Maka jadilah Komisi Reformasi Polri yang dibentuk Presiden Prabowo, Komisi Percepatan Reformasi Polri, diisi kebanyakan mantan Kapolri, termasuk Kapolri aktif saat ini, Jenderal Listyo Sigit Prabowo.
Artinya, satu sisi Presiden Prabowo mengakomodir pernyataan Kapolri bahwa Reformasi Polri memang harus melibatkan Polri.
Tapi di sisi lain, Tim Internal Reformasi Polri yang sudah dibentuk Kapolri, tidak dibutuhkan lagi, karena Kapolri itu sendiri, bahkan beberapa mantan Kapolri menjadi anggota Komisi Percepatan Reformasi Polri yang dibentuk Presiden.
Agak aneh juga kemarin, terlihat mantan Kapolri Da'i Bachtiar, yang notabene merupakan salah seorang anggota Komisi Percepatan Reformasi Polri, justru menemui Ketua dan Anggota Komisi lainnya, yakni Jimly Asshiddiqie dan Mahfud MD, membicarakan masalah Reformasi Polri.
Bukankah ia bisa memberi masukan sebagai anggota Komisi?
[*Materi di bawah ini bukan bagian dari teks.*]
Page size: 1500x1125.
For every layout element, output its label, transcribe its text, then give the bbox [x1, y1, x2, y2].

Memang, bisa jadi ia mewakili resmi institusi purnawirawan Polri, tapi bukankah karena posisi itu ia ditunjuk Presiden jadi anggota Komisi Reformasi Polri? Ambiguitas ini terjadi sejak awal, Reformasi Polri mulai disuarakan.
Presiden Prabowo tentu saja sudah bisa menangkap resistensi dari institusi Polri, berserta purnawirawan Polri, ketika disuarakan Reformasi Polri itu.
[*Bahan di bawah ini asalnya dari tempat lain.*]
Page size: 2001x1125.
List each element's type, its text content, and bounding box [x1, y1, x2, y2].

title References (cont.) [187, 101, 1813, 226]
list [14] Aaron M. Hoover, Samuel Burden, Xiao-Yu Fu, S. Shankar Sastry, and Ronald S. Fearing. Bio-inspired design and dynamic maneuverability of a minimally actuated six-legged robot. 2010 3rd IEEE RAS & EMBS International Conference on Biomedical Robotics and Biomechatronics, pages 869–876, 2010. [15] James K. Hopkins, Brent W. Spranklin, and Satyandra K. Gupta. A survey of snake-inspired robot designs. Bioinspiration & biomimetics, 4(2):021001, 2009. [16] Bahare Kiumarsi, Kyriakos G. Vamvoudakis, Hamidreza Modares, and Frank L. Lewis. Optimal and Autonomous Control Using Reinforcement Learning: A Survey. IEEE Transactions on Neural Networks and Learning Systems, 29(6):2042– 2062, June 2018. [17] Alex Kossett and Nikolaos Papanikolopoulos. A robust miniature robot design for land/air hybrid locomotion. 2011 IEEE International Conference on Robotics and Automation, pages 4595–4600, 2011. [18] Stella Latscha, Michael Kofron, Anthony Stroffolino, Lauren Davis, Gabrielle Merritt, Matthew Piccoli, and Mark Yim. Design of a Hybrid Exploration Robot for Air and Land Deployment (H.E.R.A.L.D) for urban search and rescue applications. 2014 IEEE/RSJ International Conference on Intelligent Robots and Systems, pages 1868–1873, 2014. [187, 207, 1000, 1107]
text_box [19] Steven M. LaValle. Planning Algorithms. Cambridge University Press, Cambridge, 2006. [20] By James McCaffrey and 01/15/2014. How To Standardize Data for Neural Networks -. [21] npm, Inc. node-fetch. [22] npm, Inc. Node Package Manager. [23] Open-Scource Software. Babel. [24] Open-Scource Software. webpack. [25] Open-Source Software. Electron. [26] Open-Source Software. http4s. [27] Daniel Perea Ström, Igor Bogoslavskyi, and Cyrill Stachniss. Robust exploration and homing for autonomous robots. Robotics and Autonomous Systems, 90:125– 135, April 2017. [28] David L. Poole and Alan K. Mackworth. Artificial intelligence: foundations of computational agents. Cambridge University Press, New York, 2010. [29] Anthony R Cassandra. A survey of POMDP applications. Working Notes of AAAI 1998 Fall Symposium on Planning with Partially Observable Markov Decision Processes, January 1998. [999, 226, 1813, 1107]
Makanya Komisi Percepatan Reformasi Polri diisi kebanyakan mantan Kapolri, termasuk Kapolri aktif saat ini, dan diimbangi oleh tiga orang pakar hukum terkemuka di negeri ini, yakni Jimly Asshiddiqie, Mahfud MD, dan Yusril Ihza Mahendra.
Hanya saja, di tengah
setting Reformasi Polri yang dirancang Presiden, muncullah putusan MK Nomor 114/PUU-XXIII/2025 mengenai larangan bagi anggota Polri aktif menempati posisi di luar Polri kecuali mengundurkan diri atau pensiun.
Sebetulnya, dengan munculnya putusan MK Nomor 114/PUU-XXIII/2025 tentang larangan bagi anggota Polri aktif menempati posisi di luar Polri, kecuali mengundurkan diri atau pensiun, Polri atau Kapolri tidak lagi berhadapan dengan Komisi Percepatan Reformasi Polri atau Presiden, melainkan dengan Mahkamah Konstitusi atau Undang-Undang itu sendiri.
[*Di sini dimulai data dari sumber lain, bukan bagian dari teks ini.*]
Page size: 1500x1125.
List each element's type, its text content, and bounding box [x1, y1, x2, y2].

Awalnya respons dari Polri terhadap putusan MK itu normatif saja. Justru respons Pemerintah dan anggota DPR yang resisten pada putusan MK itu. Ini memang pertarungan tersendiri pula, antar mereka.
Kalau respons Kapolri terhadap tuntutan Reformasi Polri dijawab dengan membentuk Tim Transformasi Reformasi Polri di internal Polri, bahkan sebelum itu dibentuk oleh Presiden, maka respon terhadap putusan MK Nomor 114/PUU-XXIII/2025 itu adalah Perpol No 10 Tahun 2025, yang justru bertolak belakang dengan putusan MK itu sendiri.
Ini seperti payung kecil di tengah hujan badai. Atau istilah Susno Duadji dulu Cicak versus Buaya. Perpol itu tak ada apa-apanya dibanding Putusan MK. Entah apa tujuannya Perpol itu mau menandingi putusan MK?
Masih mendingan pembentukan Tim Transformasi Reformasi Polri di internal Polri sebelum dibentuk Tim Reformasi resmi oleh Presiden, dengan alasan untuk menyambut atau mengakselerasi tuntutan Reformasi Polri itu sendiri.
Tapi kalau putusan MK dilawan dengan Perpol, nyaris tak ada alasan apa pun yang bisa dibuat sebagai pembenaran. Kalau tidak perlawanan, ya pembangkangan. Sepertinya Polri ingin menyamakan dirinya dengan TNI, malah TNI-Plus pula.
Tapi sayangnya TNI ada dalam UU, sedangkan Polri tidak. Itulah alasannya Mahfud MD menolak Perpol itu atas nama pribadi, bukan atas nama Anggota Komisi Percepatan Reformasi Polri.